# AT&T U-verse Service



## smoov1444 (Feb 10, 2007)

Most of you have seen the Ads for the relatively new U-verse Tv service from At&t. Well, here is my take on the service. It really does transmit a clear, and competitive signal, and for a lot of folks this is all they will require. Although, for those who want a bit more (like the ability to record with stand alone recorders) it seems these customers have been completely forgotten. The tv ads state you can record 4 shows at one time and view them on any other tv you might have. This is true to a point!!! That applies only if the shows you wish to record are not all recorded in hi-def. The band-width that comes with the U-verse HD-DvR has limitations and will not record all those shows in hi-def at once. They must be done using the analog mode which you may not want to do given the clarity of HD. 

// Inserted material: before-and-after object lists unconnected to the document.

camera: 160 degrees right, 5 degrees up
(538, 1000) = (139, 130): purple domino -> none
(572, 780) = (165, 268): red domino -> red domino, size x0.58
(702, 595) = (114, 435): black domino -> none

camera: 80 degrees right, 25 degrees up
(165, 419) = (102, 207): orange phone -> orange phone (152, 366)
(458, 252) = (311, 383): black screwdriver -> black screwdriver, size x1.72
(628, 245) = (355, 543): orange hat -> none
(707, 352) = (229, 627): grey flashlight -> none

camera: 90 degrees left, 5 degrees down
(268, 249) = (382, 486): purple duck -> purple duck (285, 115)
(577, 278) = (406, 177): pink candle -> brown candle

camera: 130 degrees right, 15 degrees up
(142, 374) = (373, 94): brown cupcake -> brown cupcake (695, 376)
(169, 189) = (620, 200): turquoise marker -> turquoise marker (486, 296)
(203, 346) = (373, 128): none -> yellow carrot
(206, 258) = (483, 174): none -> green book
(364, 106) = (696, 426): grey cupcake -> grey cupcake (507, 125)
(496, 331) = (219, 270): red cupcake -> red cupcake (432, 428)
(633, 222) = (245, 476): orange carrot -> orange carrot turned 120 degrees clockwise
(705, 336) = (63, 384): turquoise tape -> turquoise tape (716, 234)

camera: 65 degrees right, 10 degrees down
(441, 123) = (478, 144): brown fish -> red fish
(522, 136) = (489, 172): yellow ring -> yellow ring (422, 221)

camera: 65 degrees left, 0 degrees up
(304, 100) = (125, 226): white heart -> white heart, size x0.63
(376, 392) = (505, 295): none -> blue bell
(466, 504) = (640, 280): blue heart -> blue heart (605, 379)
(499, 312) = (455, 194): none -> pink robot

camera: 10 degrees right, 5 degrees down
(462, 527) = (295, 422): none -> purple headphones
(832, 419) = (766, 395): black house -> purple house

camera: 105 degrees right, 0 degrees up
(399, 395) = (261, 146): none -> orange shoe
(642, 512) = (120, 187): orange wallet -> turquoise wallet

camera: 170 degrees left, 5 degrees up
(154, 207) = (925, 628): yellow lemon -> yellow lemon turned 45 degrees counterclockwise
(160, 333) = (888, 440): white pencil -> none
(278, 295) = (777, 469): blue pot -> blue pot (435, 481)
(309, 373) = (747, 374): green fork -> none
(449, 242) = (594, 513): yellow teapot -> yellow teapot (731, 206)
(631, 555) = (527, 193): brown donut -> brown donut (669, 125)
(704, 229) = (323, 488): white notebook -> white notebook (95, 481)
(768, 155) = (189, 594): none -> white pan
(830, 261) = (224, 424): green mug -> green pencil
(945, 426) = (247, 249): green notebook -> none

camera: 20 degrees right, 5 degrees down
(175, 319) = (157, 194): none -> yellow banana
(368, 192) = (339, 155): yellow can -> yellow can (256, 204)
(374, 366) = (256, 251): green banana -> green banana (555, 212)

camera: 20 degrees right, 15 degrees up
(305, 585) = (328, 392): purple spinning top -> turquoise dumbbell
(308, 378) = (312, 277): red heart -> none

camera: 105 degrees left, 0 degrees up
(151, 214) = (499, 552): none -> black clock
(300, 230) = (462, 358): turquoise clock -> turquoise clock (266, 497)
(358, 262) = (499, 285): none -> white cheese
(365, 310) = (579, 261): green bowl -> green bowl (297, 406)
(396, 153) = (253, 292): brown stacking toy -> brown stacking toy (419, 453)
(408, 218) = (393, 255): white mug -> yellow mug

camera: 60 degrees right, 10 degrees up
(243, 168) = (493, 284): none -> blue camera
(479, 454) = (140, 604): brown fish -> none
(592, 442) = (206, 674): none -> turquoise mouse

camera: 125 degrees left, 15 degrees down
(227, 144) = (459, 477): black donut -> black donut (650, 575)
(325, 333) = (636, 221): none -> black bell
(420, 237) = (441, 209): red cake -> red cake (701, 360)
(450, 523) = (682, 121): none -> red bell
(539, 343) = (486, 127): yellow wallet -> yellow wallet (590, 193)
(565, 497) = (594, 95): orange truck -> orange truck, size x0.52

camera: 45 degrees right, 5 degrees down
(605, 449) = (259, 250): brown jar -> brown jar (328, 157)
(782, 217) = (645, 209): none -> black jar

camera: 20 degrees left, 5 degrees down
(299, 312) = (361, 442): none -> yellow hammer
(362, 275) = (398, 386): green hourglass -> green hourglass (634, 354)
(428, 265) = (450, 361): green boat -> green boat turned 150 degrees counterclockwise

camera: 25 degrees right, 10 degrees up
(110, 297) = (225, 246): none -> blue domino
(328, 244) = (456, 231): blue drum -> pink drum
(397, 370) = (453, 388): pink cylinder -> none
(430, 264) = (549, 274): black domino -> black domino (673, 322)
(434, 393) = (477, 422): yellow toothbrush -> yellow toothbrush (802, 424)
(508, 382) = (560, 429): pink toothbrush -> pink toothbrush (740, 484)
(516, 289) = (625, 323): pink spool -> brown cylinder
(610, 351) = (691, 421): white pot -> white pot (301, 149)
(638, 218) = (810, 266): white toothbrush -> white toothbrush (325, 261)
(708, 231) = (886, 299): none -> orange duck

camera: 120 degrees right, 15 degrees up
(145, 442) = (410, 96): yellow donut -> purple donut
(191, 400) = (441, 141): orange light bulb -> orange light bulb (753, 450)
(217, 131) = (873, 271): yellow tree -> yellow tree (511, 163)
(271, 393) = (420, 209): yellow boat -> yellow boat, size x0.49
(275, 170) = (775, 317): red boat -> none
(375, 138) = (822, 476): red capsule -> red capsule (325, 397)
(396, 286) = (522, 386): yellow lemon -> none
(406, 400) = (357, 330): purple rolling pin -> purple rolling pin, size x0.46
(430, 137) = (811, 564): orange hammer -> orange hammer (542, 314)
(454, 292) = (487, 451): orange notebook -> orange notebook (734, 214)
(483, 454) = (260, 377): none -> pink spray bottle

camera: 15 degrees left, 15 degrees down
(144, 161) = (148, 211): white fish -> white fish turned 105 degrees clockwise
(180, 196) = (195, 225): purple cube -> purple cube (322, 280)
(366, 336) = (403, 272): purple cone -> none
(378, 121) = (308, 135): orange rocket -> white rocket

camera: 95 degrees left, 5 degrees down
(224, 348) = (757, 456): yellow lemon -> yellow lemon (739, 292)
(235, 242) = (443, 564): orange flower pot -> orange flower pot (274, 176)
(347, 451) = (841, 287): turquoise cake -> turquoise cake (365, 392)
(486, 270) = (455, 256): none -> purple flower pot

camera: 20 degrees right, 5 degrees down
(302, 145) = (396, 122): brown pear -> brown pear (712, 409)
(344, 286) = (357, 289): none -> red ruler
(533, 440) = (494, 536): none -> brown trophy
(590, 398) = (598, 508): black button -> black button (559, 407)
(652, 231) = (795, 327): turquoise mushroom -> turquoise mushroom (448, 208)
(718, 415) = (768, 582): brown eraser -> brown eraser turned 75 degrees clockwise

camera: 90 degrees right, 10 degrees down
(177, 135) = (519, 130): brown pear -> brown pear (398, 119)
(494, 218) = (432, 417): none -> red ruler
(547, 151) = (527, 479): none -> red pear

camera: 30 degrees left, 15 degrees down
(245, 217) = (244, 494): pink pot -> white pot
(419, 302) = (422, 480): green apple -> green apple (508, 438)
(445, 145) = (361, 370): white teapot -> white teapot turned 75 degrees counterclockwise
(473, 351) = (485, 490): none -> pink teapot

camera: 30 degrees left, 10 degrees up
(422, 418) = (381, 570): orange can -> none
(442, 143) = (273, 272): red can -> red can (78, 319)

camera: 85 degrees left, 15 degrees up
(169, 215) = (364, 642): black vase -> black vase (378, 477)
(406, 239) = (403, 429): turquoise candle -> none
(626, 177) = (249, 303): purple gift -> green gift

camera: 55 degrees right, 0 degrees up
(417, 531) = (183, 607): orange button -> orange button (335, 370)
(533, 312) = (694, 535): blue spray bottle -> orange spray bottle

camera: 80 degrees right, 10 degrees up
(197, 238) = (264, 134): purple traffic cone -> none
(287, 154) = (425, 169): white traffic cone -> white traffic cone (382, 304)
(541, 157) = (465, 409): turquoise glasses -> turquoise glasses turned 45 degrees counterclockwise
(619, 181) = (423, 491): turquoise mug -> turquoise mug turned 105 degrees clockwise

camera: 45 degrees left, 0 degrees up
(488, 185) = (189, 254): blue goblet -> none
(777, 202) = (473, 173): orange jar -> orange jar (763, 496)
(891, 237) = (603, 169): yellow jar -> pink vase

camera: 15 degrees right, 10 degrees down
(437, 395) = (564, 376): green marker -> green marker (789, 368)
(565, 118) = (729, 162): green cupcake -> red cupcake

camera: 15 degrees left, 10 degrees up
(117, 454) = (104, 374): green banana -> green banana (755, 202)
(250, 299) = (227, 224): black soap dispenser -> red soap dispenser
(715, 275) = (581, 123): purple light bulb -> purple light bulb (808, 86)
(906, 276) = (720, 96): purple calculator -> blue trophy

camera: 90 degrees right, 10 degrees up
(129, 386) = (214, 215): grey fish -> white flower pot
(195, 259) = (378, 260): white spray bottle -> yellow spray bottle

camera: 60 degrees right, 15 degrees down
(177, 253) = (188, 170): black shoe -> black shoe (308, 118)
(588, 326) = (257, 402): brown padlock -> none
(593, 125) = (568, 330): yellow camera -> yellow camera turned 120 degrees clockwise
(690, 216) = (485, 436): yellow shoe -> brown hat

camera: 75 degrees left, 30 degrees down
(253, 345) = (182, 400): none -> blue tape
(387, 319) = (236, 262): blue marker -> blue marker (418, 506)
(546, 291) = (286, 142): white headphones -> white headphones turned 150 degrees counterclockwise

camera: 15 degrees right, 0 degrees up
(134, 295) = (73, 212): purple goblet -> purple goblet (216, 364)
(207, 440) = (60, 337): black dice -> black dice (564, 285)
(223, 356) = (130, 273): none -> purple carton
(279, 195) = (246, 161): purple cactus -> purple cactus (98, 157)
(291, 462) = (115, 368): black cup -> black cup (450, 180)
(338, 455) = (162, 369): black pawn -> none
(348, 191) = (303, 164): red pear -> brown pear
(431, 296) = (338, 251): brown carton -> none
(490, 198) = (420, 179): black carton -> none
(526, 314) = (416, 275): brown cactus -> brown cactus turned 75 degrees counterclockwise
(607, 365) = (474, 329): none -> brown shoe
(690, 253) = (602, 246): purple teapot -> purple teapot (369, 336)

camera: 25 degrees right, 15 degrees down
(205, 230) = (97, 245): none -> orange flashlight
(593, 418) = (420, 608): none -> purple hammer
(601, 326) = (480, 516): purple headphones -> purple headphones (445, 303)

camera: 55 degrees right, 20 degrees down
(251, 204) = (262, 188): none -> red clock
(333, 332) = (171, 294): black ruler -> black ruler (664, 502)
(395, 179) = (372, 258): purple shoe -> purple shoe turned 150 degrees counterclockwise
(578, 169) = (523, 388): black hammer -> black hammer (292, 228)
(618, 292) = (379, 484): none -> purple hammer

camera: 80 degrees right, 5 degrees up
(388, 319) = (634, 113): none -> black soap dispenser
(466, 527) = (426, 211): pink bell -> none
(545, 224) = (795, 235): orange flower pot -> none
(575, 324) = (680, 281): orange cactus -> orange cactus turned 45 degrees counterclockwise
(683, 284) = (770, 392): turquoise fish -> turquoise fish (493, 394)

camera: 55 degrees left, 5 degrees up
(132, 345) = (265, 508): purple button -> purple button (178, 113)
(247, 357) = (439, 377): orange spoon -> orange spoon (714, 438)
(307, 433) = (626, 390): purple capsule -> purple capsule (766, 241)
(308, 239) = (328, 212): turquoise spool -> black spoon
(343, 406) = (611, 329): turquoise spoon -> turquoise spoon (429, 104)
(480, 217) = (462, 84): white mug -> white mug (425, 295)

More about the other digital receivers in their system. It seems At&t completely forgot about customers who also have stand alone dvd recorders w/ component inputs and will nonetheless make fine recordings of documentaries and other shows of the subscribers choice. Matter fact, you can't delete recordings made on the HDDVR from the other digital receivers included in the system, neither can you select shows to be recorded from the non HD-DVR receivers. They will only give you (1) HD-DVR.

I think most people are aware of the problems with Cable Company Customer Service (or the lack of), but feature for feature it maybe awhile before At&T actually catches upand be able to accommodate the majority of us. Just my thoughts on the subject.


----------



## ndurantz (Aug 10, 2008)

*Re: AT&T U-verse Service - poor picture*

I just did a search to see if anyone was discussing picture quality from cable companies vs. u-verse and this is the only thing that came up! Not that your post was bad, but I definitely would have thought that there would be other discussions out here about how folks are getting a good picture on their beloved AV equipment.

I had Time Warner here in Kansas City and was fairly pleased with the picture, however, their internet didn't play nice with my wife's VPN phone (she telecommutes). So we switched and I am disappointed. Watching sports is pretty sad as even with my 32" 60 Mhz 780p Samsung, I get terrible blocking with anything of decent speed. Sports is a joke. , even when my wife watching cooking shows and they stir something by hand the picture blocks!

I have already had them out to the house to run a new line, so I don't know what else I can do. Maybe we just put in our 30 days to get the $250 gift card and then go back to TWC. Just wondering what (if anything) I could do on my end to improve things.


----------